• _Aim_
Set out every line of the entries below as a Markdown table with the columns "Row" and "Line", numbering each row and skipping blank lines. Leave out the pictures.

• _Exercise inputs_
━━━

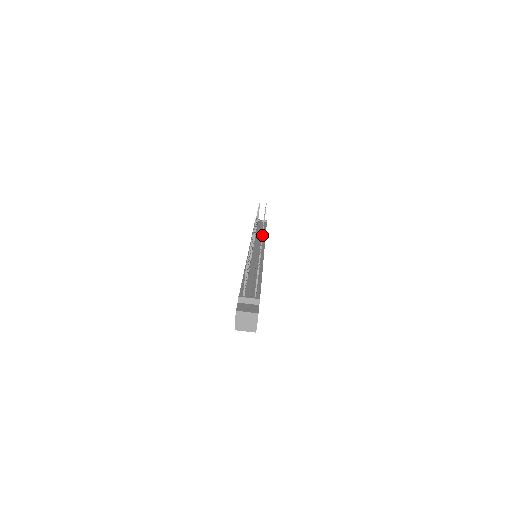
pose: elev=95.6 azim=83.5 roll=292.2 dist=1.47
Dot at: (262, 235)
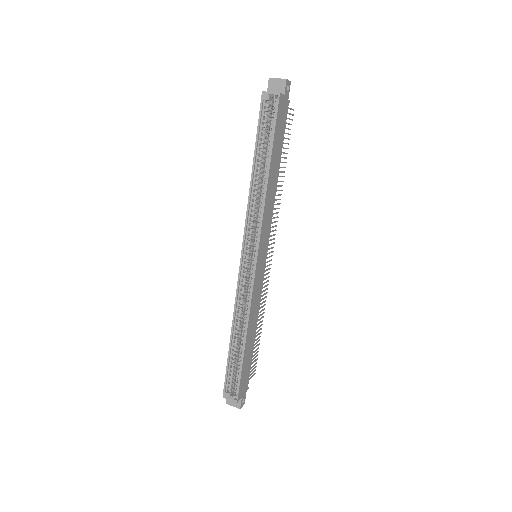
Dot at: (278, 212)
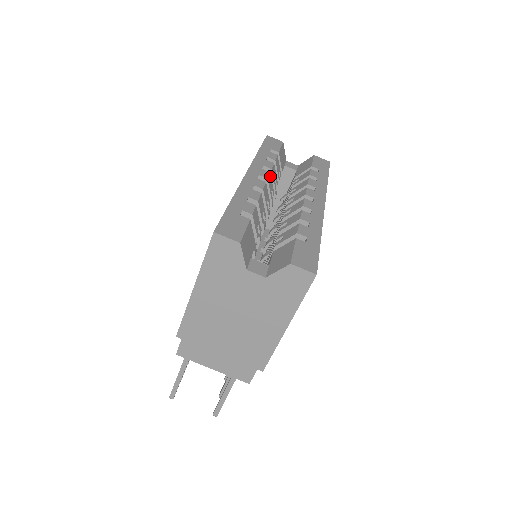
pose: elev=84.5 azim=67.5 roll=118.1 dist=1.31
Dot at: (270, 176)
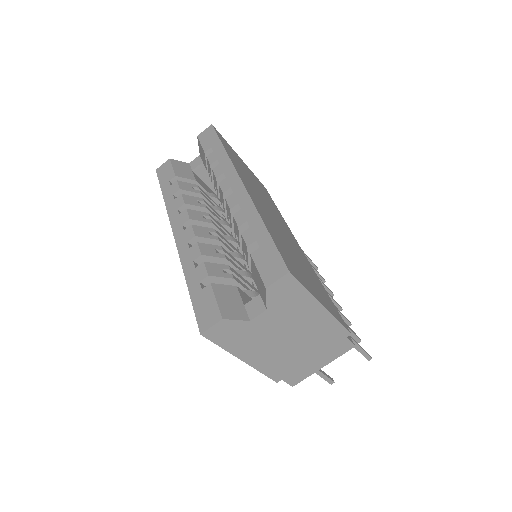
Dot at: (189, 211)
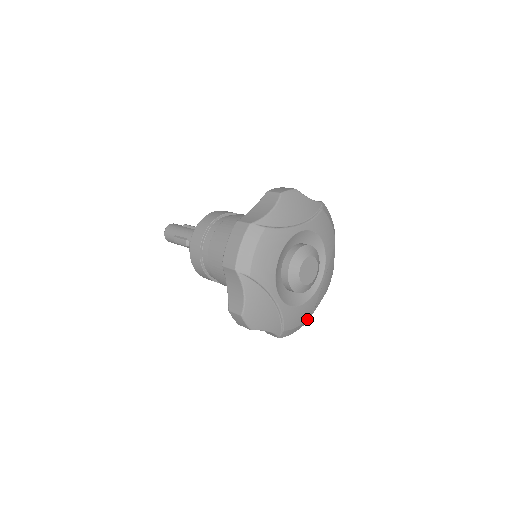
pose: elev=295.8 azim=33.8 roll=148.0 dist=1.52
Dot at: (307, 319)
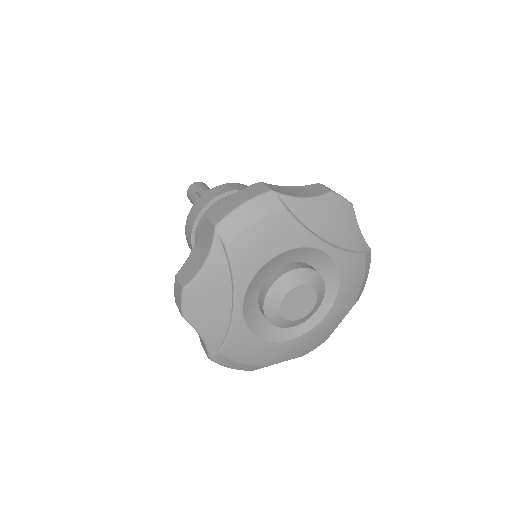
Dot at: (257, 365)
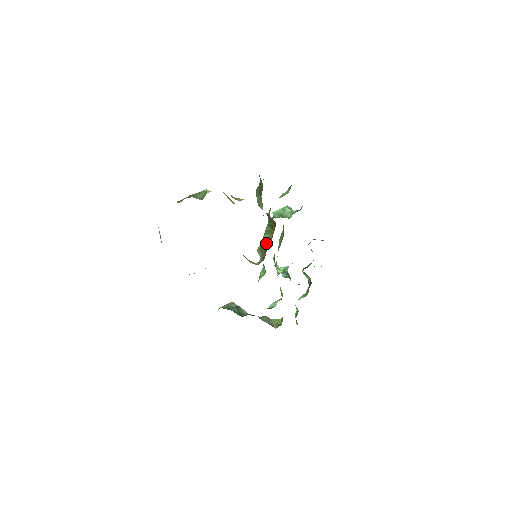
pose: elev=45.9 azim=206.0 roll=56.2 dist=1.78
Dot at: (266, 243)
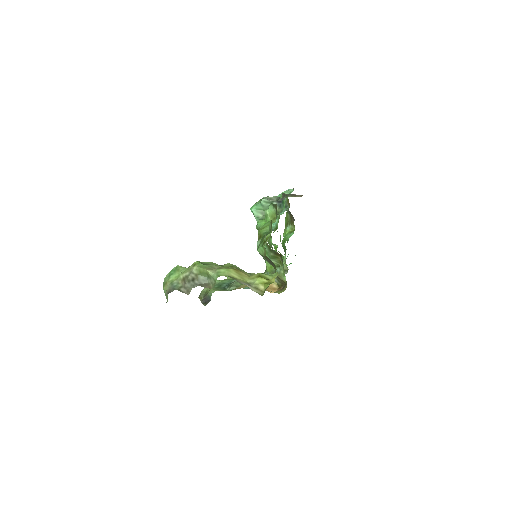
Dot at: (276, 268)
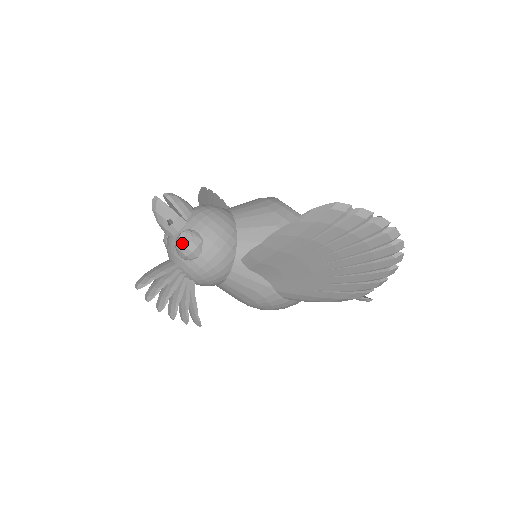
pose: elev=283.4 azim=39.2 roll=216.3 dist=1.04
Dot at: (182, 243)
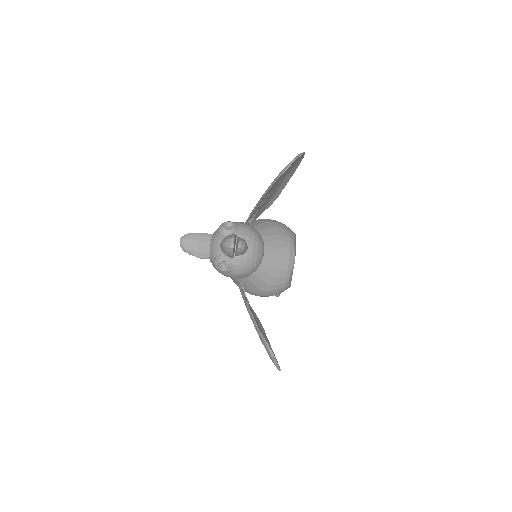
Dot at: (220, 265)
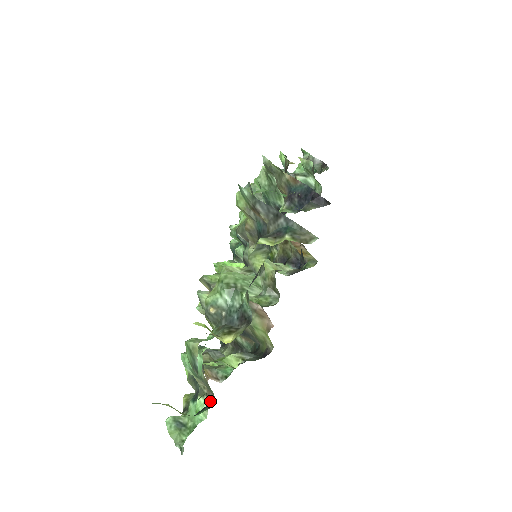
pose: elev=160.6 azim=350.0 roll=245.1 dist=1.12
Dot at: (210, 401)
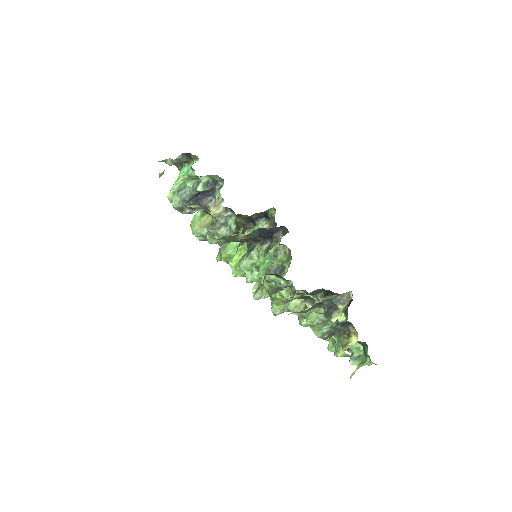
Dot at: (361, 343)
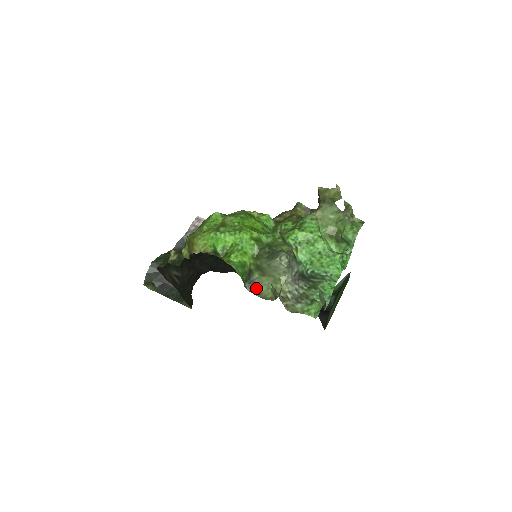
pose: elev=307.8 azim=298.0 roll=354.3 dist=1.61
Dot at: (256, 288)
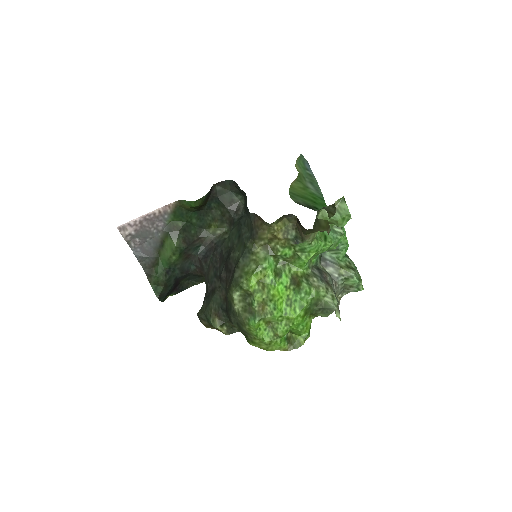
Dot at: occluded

━━━

• _Response_
| Row | Line |
|---|---|
| 1 | pose: elev=95.6 azim=83.5 roll=292.2 dist=1.47 |
| 2 | Dot at: (262, 235) |
| 3 | Dot at: (278, 212) |
| 4 | pose: elev=84.5 azim=67.5 roll=118.1 dist=1.31 |
| 5 | Dot at: (270, 176) |
| 6 | Dot at: (189, 211) |
| 7 | pose: elev=295.8 azim=33.8 roll=148.0 dist=1.52 |
| 8 | Dot at: (307, 319) |
| 9 | Dot at: (257, 365) |
| 10 | pose: elev=45.9 azim=206.0 roll=56.2 dist=1.78 |
| 11 | Dot at: (266, 243) |
| 12 | Dot at: (276, 268) |
| 13 | pose: elev=283.4 azim=39.2 roll=216.3 dist=1.04 |
| 14 | Dot at: (182, 243) |
| 15 | Dot at: (220, 265) |
| 16 | pose: elev=160.6 azim=350.0 roll=245.1 dist=1.12 |
| 17 | Dot at: (210, 401) |
| 18 | Dot at: (361, 343) |
| 19 | pose: elev=307.8 azim=298.0 roll=354.3 dist=1.61 |
| 20 | Dot at: (256, 288) |
| 21 | Dot at: occluded |